Satu Bab tentang Perpisahan

Setiap perjumpaan, selalu menyertakan sebuah harapan, namun kadang juga perpisahan. begitulah adagium lama untuk menggambarkan sebuah persuaan.

hari ini, betapa pun sedihnya, toh aku harus menghadapi kondisi ini, akhirnya. sebuah persuaan (yang tentu saja bukan tidak disengaja), dengan segala hambatan dan cemoohan, dengan segunung harapan besar yang mengawalinya, harus berhenti.

begitulah, tapi hidup terus berjalan. sebab, diam dan coba menghibur diri adalah penghianatan (bukankha ini juga menghibur namanya?). masih kuingat waktu belajar naik sepeda dulu. jatuh, bangun, kemudian jatuh untuk bangun kembali. tapi kenapa kini aku seperti tidak bisa bangun lagi?

atau mungkin aku butuh sosok pamanku dulu, yang selalu mengejekku bila terjatuh dan aku menangis. "anak lelaki tak pantas untuk menangis," begitu katanya. dimanakah, kau paman?

Monday, August 09, 2004

neraka

anda percaya neraka itu ada? baguslah kalau begitu. begini, menurut penelitian Federal Bank of St Louis di Amerika sana, untuk negara yang masyarakatnya kebanyakan percaya bahwa neraka itu ada mengindikasikan tingkat kemakmuran yang lebih tinggi dibanding negara yang masyarakatnya tidak percaya bahwa neraka itu ada.

mereka bukannya menafikan tingkat investasi sangat berpengaruh terhadap pertumbuhan ekonomi, tapi yang jelas, pemilikan mindset tentang ada tidaknya neraka berhubungan positif dengan tingkat ekonomi. salah satunya adalah bahwa tingkat korupsi pun semakin sedikit. sebab jangan lupa, bahwa korupsilah yang selama ini merusak sendi perekonomian , khususnya lagi bagi negara berkembang.

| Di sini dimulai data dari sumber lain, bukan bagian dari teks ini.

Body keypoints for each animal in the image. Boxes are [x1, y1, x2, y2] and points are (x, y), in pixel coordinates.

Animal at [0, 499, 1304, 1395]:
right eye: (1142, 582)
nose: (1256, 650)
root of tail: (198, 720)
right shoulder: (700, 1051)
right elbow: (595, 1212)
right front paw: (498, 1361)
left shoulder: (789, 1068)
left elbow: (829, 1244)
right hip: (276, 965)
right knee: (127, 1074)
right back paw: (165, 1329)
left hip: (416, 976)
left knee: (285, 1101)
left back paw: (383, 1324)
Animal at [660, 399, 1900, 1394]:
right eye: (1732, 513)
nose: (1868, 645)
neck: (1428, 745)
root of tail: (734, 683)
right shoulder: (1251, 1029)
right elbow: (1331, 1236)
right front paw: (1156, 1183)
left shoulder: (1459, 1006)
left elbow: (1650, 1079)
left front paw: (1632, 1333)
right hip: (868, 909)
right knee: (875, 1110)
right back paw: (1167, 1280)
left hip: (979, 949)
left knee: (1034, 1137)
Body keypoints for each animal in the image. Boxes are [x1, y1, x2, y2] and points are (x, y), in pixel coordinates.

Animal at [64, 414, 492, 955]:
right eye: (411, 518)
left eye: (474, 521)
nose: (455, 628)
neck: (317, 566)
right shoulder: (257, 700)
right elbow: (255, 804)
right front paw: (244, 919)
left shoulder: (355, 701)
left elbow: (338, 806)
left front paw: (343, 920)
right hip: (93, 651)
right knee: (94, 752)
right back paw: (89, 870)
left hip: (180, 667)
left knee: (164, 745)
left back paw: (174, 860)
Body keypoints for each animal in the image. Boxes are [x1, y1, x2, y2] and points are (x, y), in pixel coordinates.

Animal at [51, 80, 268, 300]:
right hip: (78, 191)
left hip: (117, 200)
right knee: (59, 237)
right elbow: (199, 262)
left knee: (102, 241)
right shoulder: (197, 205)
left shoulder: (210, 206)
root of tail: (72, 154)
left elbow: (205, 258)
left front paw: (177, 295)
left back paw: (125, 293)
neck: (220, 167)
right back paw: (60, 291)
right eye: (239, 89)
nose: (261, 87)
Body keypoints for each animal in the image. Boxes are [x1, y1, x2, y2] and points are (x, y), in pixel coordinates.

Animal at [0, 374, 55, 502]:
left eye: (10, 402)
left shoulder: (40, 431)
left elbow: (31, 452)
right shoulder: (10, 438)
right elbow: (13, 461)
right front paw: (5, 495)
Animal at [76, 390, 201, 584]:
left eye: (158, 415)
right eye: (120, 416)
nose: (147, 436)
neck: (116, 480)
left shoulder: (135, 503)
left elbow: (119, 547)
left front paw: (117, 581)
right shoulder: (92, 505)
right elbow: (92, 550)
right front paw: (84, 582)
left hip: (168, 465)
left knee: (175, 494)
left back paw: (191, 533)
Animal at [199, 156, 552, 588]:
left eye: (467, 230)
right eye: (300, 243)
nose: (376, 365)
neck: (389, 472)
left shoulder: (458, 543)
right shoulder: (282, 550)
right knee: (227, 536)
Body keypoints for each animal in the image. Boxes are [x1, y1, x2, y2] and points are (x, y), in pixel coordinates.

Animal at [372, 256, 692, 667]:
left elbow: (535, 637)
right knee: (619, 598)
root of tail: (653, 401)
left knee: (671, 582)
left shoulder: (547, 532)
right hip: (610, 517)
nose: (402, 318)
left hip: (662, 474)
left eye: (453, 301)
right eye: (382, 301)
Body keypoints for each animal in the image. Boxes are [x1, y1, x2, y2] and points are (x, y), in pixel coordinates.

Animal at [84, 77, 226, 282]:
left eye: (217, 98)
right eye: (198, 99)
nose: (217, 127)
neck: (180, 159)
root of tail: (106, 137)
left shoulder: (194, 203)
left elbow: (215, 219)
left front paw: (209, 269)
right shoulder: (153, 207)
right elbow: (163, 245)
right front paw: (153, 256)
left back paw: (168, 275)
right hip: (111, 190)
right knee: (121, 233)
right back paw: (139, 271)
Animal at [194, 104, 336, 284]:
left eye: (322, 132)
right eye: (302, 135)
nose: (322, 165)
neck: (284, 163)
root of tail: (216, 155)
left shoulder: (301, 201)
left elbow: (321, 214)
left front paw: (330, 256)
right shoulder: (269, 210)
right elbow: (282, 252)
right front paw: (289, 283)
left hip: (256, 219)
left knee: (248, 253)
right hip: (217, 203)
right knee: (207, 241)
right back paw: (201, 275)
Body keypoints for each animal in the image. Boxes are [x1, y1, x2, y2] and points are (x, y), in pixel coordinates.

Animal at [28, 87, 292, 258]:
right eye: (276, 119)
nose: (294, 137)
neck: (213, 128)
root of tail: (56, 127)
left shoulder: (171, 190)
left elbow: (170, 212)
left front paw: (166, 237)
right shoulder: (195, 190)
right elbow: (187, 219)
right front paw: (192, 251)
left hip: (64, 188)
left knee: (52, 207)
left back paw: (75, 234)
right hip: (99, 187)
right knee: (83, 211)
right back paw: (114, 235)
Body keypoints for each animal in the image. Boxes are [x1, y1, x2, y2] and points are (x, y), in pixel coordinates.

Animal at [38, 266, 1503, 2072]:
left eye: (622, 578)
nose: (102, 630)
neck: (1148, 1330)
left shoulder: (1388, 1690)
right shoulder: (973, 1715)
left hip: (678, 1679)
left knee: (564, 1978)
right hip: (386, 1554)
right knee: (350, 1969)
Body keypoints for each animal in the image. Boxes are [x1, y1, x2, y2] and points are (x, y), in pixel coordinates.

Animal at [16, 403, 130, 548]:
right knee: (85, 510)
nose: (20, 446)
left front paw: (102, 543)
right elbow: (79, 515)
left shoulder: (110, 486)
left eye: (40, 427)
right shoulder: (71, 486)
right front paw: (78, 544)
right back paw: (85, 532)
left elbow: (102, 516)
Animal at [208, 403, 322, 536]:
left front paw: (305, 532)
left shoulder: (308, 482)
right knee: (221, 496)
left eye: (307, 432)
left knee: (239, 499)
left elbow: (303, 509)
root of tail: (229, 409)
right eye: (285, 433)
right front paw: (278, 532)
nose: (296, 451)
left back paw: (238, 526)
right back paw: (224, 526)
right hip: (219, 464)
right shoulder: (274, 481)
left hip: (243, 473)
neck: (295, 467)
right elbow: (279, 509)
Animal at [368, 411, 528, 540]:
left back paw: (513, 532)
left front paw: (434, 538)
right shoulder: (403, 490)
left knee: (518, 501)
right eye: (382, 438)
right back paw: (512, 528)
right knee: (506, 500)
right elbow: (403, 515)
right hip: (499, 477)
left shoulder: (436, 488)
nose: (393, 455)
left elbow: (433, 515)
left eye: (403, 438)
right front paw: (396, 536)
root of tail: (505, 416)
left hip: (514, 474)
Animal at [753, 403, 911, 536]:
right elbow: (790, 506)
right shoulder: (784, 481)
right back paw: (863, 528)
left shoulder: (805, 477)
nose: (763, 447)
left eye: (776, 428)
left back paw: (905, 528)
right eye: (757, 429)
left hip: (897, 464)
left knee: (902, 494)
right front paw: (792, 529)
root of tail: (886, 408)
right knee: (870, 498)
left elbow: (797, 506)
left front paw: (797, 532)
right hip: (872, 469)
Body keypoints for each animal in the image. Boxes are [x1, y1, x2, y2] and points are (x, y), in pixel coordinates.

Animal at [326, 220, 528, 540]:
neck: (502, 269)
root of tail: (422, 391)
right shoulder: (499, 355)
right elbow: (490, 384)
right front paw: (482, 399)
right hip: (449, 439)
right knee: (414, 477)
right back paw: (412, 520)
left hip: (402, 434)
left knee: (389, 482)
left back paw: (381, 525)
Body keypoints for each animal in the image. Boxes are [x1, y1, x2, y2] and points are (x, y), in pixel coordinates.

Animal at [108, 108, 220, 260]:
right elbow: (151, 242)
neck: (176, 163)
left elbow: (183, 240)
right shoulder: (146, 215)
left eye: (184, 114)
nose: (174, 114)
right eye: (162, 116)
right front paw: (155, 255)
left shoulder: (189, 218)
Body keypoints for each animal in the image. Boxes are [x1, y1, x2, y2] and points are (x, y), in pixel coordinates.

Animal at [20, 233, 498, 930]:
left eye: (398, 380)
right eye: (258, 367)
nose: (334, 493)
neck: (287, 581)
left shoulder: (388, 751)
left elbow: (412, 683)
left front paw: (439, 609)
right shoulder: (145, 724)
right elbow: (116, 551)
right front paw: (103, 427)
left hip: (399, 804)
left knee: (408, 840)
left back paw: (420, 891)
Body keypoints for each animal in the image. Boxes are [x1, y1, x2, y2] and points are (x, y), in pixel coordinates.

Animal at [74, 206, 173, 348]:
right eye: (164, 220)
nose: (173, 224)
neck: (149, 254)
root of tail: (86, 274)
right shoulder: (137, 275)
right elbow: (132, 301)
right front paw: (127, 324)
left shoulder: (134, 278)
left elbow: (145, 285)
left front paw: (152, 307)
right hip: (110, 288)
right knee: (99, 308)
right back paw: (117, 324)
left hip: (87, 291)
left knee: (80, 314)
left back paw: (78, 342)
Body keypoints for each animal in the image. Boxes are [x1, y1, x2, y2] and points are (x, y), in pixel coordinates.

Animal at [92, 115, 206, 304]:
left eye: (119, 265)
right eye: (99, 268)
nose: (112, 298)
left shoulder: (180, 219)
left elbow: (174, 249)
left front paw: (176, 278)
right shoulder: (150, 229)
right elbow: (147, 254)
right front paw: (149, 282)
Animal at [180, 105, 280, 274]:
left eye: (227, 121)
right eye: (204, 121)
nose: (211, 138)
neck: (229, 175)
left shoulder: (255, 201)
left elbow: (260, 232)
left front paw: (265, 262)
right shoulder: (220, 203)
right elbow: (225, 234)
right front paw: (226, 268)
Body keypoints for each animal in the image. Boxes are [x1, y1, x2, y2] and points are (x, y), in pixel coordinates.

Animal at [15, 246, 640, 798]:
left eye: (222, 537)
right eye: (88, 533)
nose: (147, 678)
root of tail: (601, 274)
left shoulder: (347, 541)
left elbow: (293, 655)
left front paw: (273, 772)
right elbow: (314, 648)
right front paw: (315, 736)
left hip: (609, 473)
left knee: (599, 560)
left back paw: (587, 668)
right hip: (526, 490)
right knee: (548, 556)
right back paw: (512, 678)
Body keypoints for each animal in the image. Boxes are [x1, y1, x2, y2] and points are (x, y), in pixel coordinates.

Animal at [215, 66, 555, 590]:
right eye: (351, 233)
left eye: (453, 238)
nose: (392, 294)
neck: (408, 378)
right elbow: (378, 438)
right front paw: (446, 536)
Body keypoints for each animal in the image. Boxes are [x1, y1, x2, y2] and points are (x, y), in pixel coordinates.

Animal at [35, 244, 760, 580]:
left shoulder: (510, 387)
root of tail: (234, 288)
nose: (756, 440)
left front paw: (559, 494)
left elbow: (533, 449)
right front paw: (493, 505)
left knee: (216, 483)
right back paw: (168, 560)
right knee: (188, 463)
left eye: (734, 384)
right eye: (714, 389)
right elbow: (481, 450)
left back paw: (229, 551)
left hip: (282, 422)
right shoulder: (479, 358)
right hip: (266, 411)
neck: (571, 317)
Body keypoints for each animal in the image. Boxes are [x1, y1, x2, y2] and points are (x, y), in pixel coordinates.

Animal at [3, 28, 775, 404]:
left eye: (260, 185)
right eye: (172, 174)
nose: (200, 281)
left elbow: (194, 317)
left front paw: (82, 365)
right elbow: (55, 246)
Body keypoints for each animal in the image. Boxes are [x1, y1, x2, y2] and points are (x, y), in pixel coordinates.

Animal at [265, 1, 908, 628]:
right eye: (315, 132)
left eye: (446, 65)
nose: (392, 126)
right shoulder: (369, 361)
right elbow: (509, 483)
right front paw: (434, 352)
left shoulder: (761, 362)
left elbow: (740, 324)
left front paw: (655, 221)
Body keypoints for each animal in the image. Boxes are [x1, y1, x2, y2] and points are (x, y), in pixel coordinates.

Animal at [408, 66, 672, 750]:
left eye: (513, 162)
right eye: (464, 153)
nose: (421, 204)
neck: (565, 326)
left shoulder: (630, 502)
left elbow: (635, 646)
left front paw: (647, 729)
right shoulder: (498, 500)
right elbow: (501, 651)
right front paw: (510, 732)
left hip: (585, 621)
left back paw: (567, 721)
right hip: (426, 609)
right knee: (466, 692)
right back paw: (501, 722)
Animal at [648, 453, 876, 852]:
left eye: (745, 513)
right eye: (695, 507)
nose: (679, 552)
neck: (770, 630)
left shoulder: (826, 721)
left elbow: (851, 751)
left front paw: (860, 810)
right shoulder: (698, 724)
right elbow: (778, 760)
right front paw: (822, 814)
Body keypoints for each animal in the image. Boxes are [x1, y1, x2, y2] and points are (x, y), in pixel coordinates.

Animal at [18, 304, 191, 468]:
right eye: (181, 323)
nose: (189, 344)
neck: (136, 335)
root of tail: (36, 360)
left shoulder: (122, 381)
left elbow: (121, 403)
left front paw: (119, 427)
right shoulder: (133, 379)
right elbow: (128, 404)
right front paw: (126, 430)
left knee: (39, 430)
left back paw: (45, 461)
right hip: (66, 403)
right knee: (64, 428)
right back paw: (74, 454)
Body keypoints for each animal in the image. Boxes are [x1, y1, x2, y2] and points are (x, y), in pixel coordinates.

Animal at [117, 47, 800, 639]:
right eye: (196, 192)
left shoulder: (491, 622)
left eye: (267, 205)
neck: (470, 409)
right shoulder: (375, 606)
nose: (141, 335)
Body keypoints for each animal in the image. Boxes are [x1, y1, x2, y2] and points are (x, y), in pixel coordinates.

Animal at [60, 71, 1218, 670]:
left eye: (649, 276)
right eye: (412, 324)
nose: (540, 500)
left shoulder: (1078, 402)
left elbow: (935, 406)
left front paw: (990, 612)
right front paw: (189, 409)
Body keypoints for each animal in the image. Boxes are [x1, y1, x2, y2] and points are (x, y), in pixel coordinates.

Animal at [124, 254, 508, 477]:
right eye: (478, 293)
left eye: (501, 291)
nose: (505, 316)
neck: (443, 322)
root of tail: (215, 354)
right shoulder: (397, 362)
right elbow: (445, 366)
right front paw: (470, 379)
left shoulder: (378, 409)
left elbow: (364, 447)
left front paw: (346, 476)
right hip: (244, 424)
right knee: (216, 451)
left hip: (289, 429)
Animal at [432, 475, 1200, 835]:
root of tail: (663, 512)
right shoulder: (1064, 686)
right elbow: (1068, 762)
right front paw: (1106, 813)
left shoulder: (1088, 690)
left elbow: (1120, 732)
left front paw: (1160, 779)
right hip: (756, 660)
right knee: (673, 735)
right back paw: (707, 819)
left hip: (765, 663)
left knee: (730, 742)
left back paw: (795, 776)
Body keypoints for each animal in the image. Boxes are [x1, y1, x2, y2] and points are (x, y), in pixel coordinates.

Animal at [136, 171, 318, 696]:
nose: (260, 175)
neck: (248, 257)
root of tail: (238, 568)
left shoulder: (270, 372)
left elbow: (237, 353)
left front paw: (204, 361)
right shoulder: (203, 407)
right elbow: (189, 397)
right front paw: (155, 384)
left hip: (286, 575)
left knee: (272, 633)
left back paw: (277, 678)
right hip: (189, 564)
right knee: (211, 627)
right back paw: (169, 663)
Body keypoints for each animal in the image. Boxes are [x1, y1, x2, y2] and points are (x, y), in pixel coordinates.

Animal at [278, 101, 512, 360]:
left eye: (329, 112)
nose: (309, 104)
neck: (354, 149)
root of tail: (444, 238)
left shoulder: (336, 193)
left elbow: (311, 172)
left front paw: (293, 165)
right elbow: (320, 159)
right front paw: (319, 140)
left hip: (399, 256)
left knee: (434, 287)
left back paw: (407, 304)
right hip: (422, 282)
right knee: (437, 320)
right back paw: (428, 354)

boleh percaya atau tidak, tapi bagaimana kalau moraln dari penelitian itu saja yang kita lihat. perubahan mindset terhadap neraka. memperhatikan pelaku korupsi di Indonesia yang rata-rata alim dan taat beragama, jika kita menggunakan ukuran normatif dalam relasi sosial masyarakat. belum lagi kalau sekedar ukuran haji, diantara mereka bahkan ada yang telah menunaikan ibadah ini beberpa kali.

kembali ke moral tadi, sudah saatnya kita letakkan konteks ini dalam sebuah mindset tentang neraka yang lain. neraka bagi mereka yang memiliki hak dari sesuatu dan dikorupsi oleh para penjahat. dengan korupsi itu, neraka kemiskinan, kebodohan dan ketidakadilan menyapa mereka.